In this second embodiment, the glass fibers 10 leave the fiberizing machine 2 and are not mixed with binders able to create a chemical bond between the fibers. In this case, use is made of a minimum amount of agents the sole purpose of which is to hold in the dust rather than to create a chemical bond between the fibers. In general, by way of anti-dust additives, use is made of a type of agent known per se and termed Fomblin®.

According to the embodiment of FIG. 2, the fibers advantageously have a micronaire of the order of 3.5 to 4.5 under a load of 5 g.

At this point, the glass fibers are gathered together to form a mat 112 (FIG. 2) which can be rolled into a roll.

The mat of glass fibers 112 is advanced between two supports 9, 9′ paid out from first and second master reels 90, 90′ . Obviously, if the facing is wanted on just one face of the fibers, one of the two reels 90, 90′, preferably the upper reel 90′, may be omitted. Downstream of the reels 90, 90′, respective coupling rollers 170, 170′, able to tension the respective supports 9, 9′ are provided beneath and above the mat of glass fibers 112. The mat of glass fibers 112 with the respective supports 9, 9′ is advanced by means of a conveyor 140 in the direction of the arrow FA toward a needle-punching machine 108.

The needle-punching machine 108 comprises a plurality of hooked needles 180 positioned under the plane of the lower support 9, and a plurality of hooked needles 180′ positioned above the plane of the upper support 9′. The lower needles 180 and the upper needles 180′ travel vertically in a reciprocating movement in the direction of the arrows Fv.

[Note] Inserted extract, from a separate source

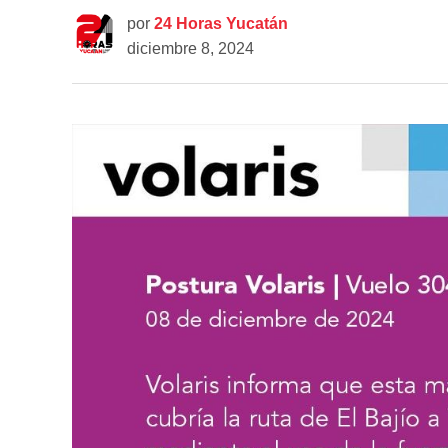
por
24 Horas Yucatán
diciembre 8, 2024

In this way, the needles 180, 180′ pass through the respective supports 9, 9′ and connect the glass fibers of the mat 112 together and to the respective supports 9, 9′. As a result, upon leaving the needle-punching machine 108, we will have a mat or core of compact glass fibers 113 is obtained in which the glass fibers are mechanically connected together, mechanically connected to the lower support and mechanically connected to the upper support 9, 9′, respectively. It should be pointed out that, by virtue of the fact that use is made of a woven-nonwoven support 9, 9′ of a weight that is suitable to allow the needles 180, 180′ to pass, advantageously of the order of 10 to 100 g/m2, the needle-punching phase can be performed directly on the supports 9, 9′, thus avoiding the subsequent phase of bonding the supports 9, 9′ to the mat of fibers 112. This operation is clearly impossible if, by way of supports 9, 9′, use is made of a metallic material, for example an aluminum film, as in the prior art, which would be punctured by the passage of the needles 180, 180′ without in any way creating a connection between the film and the core of fibers.

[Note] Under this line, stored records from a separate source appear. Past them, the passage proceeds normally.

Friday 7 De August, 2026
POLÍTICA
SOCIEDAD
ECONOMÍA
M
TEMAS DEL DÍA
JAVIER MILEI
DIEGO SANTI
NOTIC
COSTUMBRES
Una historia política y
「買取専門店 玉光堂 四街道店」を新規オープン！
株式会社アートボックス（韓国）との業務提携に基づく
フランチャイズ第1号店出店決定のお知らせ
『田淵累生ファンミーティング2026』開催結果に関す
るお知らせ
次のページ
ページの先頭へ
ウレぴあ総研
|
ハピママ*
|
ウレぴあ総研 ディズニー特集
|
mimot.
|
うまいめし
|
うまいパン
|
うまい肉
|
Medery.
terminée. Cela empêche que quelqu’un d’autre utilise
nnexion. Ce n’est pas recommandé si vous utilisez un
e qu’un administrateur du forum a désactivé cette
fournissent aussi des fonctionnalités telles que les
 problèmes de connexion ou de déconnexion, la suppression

Such a mat of fibers 113 with mechanically-connected respective supports 9, 9′ is transported out of the needle-punching machine 108 by means of a conveyor 141 and from there is sent on to the subsequent phases of rolling it into a roll and then cutting and/or trimming, in order to obtain the desired products.

Numerous variations and modifications in detail that are within the competence of a person skilled in the art can be made to the present embodiments of the invention, these all, however, being included within the scope of the invention as defined by the attached claims.